Iraqi Prime Minister Nouri al-Maliki’s quasi-democratic regime may be short on stability and long on thuggery, and it may be unduly interfered with by the Iranians, but at least it forms the basis of a state that might over time evolve in a better direction — and therefore influence Iranian Shi’ism for the better, with Karbala and Najaf affecting debates in Qom. Allowing Iraq to fall will not just create a wider geopolitical space for jihadists to operate, it will also be a total reversal to the American efforts to establish democracy in Iraq. Furthermore, from the American point of view, the Shia-dominated Iraqi regime serves as a major counterbalance to Salafists gaining ground in the Sunni Arab world.
The Salafist threat is even greater when considering that Saudi Arabia, a country led by aging, Brezhnevite rulers, with a diminishing underground water table, a demographic male youth bulge and 40 percent youth unemployment, is weakening. The Sudairi Seven — the seven sons of Ibn Saud’s favorite wife, Hassa bint Ahmad al-Sudairi — who lent coherence to the Saudi power structure, have all but disappeared. Nineteen grandsons and 16 surviving sons of Abdulaziz now compete on the Allegiance Council. And outside the Council there are many more grandsons. This is too large a group not to engage in complex factionalism, which could weaken the regime that has thus far remained resilient and make it difficult to deal with pressing problems. No one should underestimate the inherent artificiality of the Saudi state, built around the parched and deeply conservative upland of Najd, which has always struggled to subdue the more cosmopolitan maritime peripheries like Hijaz. The last thing Washington should want is to build a new Middle East around Saudi Arabia, which itself has entered a period of great uncertainty and is resolved to weakening Iranian influence in the northern rim of the Middle East at all costs — even if it means empowering jihadists.

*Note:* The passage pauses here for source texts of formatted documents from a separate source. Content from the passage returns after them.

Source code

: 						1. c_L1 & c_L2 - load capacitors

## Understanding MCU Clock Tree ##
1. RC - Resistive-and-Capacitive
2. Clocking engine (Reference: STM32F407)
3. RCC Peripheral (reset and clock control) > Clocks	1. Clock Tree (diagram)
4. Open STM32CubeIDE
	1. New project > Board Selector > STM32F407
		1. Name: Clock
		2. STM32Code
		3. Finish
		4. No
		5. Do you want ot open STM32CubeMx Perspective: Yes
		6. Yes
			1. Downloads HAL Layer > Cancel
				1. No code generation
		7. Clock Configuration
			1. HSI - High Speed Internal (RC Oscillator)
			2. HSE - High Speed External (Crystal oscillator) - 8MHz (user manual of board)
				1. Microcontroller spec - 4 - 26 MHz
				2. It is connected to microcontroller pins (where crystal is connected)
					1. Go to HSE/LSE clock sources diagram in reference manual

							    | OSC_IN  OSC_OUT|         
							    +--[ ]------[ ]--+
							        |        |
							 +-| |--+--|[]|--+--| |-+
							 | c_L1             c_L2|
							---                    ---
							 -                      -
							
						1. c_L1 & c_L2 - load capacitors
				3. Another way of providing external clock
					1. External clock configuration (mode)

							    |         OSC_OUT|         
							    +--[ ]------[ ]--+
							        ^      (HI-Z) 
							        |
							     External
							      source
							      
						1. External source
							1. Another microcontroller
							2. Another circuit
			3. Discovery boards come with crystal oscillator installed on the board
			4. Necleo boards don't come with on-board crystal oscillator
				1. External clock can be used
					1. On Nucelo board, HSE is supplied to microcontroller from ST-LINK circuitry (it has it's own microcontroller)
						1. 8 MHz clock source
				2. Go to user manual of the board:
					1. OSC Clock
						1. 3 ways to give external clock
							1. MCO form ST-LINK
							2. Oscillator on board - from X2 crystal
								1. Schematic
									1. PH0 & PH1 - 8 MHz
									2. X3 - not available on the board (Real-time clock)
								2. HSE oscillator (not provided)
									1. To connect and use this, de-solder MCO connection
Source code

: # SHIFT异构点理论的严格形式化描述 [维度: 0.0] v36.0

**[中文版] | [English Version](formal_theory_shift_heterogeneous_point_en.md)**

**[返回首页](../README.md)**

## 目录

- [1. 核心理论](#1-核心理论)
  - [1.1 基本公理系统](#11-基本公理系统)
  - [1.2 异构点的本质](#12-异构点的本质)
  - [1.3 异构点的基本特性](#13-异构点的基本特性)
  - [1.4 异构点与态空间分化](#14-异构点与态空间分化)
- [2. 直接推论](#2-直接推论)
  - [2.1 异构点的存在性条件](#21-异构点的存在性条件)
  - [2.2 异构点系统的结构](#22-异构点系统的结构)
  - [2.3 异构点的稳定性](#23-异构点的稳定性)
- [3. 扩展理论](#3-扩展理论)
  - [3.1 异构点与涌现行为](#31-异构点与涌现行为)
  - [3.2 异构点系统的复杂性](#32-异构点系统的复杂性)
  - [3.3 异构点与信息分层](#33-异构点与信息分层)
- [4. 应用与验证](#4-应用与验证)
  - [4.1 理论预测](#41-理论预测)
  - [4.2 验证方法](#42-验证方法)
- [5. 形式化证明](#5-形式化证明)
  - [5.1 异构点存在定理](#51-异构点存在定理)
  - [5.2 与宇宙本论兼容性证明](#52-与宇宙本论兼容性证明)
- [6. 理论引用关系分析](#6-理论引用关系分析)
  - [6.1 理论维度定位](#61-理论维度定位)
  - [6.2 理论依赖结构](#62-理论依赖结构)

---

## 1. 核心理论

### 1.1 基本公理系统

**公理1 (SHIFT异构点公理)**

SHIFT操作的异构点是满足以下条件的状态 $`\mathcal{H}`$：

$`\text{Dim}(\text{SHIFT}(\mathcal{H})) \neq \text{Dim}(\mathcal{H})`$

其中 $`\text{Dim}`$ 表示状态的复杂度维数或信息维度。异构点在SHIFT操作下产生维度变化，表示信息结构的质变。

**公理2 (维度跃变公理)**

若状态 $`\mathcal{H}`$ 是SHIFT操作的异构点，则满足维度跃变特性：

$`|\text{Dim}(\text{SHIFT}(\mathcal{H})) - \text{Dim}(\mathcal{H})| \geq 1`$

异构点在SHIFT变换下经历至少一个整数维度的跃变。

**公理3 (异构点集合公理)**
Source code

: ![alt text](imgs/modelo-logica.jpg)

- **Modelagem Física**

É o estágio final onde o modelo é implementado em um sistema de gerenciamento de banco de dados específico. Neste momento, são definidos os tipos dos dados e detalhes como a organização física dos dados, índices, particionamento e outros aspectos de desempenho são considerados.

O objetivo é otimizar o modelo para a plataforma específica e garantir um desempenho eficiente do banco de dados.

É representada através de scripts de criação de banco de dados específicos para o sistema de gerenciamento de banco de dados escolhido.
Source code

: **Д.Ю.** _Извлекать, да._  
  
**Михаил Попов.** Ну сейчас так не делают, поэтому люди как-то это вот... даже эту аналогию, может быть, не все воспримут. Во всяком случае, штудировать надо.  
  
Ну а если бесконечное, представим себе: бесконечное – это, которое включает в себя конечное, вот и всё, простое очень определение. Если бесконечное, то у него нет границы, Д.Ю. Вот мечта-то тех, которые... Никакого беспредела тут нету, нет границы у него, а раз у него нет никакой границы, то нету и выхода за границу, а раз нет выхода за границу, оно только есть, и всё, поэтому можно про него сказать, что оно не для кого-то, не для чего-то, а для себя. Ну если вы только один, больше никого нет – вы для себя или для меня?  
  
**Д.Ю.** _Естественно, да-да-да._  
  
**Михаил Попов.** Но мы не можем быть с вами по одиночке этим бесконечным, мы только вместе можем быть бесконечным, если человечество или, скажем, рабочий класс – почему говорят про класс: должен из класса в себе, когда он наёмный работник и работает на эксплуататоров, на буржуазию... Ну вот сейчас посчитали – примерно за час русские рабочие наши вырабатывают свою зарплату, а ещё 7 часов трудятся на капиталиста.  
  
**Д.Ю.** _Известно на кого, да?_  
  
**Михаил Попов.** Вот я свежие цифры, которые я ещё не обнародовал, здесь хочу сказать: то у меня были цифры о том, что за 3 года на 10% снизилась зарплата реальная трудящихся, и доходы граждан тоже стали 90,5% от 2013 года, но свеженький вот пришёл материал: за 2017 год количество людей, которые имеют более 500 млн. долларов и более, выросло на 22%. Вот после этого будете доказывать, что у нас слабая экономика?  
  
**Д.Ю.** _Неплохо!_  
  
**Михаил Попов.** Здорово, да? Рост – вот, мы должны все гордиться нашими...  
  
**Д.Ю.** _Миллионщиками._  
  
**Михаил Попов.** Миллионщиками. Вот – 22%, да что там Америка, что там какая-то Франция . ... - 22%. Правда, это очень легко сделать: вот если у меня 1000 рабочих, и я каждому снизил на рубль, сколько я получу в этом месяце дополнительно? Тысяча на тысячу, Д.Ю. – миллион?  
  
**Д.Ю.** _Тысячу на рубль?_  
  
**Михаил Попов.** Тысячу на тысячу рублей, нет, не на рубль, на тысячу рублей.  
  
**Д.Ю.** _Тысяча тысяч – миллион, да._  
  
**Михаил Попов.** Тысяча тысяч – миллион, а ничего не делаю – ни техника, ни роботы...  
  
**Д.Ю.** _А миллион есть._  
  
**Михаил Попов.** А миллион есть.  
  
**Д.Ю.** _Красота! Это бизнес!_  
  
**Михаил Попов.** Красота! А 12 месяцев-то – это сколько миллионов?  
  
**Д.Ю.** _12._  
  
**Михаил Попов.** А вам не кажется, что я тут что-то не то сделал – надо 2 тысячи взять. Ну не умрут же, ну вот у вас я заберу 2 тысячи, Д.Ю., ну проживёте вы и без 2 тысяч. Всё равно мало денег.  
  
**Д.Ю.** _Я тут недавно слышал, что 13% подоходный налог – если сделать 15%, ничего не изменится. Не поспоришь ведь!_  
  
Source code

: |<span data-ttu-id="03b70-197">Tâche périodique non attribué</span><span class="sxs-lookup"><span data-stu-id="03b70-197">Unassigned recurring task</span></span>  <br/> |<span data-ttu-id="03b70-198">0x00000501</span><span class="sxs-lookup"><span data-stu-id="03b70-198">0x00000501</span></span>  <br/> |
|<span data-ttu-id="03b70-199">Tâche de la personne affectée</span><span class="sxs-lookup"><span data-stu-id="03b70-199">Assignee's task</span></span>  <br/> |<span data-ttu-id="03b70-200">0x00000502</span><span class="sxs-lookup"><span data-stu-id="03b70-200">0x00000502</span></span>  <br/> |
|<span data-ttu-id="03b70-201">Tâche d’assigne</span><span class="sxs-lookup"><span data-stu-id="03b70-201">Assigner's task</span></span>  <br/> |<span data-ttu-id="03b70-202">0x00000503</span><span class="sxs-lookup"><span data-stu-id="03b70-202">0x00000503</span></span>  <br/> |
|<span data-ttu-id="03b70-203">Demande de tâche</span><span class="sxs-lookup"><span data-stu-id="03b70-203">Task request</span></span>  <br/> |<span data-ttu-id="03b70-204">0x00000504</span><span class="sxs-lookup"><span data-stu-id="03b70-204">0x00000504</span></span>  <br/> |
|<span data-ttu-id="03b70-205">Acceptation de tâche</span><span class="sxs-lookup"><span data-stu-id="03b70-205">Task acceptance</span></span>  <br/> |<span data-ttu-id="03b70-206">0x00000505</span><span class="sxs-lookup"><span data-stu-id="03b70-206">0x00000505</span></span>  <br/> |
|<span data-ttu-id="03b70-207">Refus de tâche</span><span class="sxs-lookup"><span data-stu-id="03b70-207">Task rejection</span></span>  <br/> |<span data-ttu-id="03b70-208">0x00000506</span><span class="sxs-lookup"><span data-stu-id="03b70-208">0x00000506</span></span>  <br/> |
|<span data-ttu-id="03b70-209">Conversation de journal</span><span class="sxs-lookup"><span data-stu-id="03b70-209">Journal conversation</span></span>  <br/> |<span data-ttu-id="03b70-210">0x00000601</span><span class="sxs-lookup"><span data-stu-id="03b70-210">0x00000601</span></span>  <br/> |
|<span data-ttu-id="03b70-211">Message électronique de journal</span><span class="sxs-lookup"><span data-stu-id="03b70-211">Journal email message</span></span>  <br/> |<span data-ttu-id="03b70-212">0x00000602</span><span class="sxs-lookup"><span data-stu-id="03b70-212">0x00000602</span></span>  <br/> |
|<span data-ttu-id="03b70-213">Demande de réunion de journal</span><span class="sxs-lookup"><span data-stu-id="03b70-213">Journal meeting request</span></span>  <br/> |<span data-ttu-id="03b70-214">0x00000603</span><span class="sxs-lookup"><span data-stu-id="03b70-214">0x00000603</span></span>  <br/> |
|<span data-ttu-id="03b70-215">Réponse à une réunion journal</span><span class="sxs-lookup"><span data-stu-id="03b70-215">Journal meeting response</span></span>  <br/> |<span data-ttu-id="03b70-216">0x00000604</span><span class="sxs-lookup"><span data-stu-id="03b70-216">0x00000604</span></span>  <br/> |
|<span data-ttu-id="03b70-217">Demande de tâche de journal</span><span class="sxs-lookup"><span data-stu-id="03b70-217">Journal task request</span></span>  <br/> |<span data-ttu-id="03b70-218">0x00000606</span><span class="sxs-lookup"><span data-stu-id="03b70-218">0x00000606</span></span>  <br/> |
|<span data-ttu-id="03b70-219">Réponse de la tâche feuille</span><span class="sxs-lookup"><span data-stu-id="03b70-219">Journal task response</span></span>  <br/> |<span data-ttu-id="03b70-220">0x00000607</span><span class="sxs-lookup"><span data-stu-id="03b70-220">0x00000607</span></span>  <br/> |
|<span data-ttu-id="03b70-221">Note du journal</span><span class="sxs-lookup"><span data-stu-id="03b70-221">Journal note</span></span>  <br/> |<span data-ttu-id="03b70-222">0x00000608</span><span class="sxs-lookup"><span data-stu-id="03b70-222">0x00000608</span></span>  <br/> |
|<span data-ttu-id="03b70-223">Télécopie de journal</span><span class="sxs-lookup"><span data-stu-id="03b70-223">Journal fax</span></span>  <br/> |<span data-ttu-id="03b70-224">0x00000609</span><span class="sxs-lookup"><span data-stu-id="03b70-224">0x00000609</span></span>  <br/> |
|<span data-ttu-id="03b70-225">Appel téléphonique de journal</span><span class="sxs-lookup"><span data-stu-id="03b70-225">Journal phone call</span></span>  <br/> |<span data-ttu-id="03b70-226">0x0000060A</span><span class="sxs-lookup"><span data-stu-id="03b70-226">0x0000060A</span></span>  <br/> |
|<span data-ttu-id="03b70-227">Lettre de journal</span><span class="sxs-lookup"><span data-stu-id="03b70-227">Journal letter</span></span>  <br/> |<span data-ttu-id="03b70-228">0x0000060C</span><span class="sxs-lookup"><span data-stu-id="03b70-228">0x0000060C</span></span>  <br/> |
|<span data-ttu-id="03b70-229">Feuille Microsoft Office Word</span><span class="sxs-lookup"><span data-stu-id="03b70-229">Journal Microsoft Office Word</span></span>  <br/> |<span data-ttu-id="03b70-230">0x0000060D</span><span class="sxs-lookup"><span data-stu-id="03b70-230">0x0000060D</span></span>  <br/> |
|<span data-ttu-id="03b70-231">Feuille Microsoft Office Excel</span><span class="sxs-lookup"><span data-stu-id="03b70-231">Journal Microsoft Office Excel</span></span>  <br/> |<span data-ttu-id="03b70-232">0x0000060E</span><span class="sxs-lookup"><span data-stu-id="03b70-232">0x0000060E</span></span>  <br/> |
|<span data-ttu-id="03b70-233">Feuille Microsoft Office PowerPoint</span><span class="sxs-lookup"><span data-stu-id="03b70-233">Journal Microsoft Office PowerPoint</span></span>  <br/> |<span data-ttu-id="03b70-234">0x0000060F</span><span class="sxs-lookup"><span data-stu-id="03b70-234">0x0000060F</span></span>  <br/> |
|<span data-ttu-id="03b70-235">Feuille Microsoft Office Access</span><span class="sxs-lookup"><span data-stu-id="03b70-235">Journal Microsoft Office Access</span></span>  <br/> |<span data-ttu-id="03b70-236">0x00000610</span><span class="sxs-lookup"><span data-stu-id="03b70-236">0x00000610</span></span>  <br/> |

By contrast, while the Iranian empire — as well as this particular Iranian regime — may be facing severe crises, the Iranian state is more coherent than that of Saudi Arabia. Whereas Saudi Arabia is not synonymous with the Arabian Peninsula, Iran is more-or-less synonymous with the Iranian plateau, which straddles the Middle East and Central Asia as well as the two energy-producing regions of the Persian Gulf and the Caspian Sea. Rather than an artificial contrivance of a single family, Shiite Iran — with its relative geographic logic — is heir to Iranian states going back to antiquity, when Persia was the world’s first superpower. Iran encapsulates a rich and eclectic civilization. Even under the present regime, in Iran there is a semblance of a democratic foundation, while in Saudi Arabia there is an utter lack of any sense of democracy. Always remember that the clerical hold over the Islamic republic is not eternal, even as the West is culturally much closer to Iran than to Saudi Arabia. The West should therefore be prepared in coming years for regionwide upheavals in which its alliances are rearranged.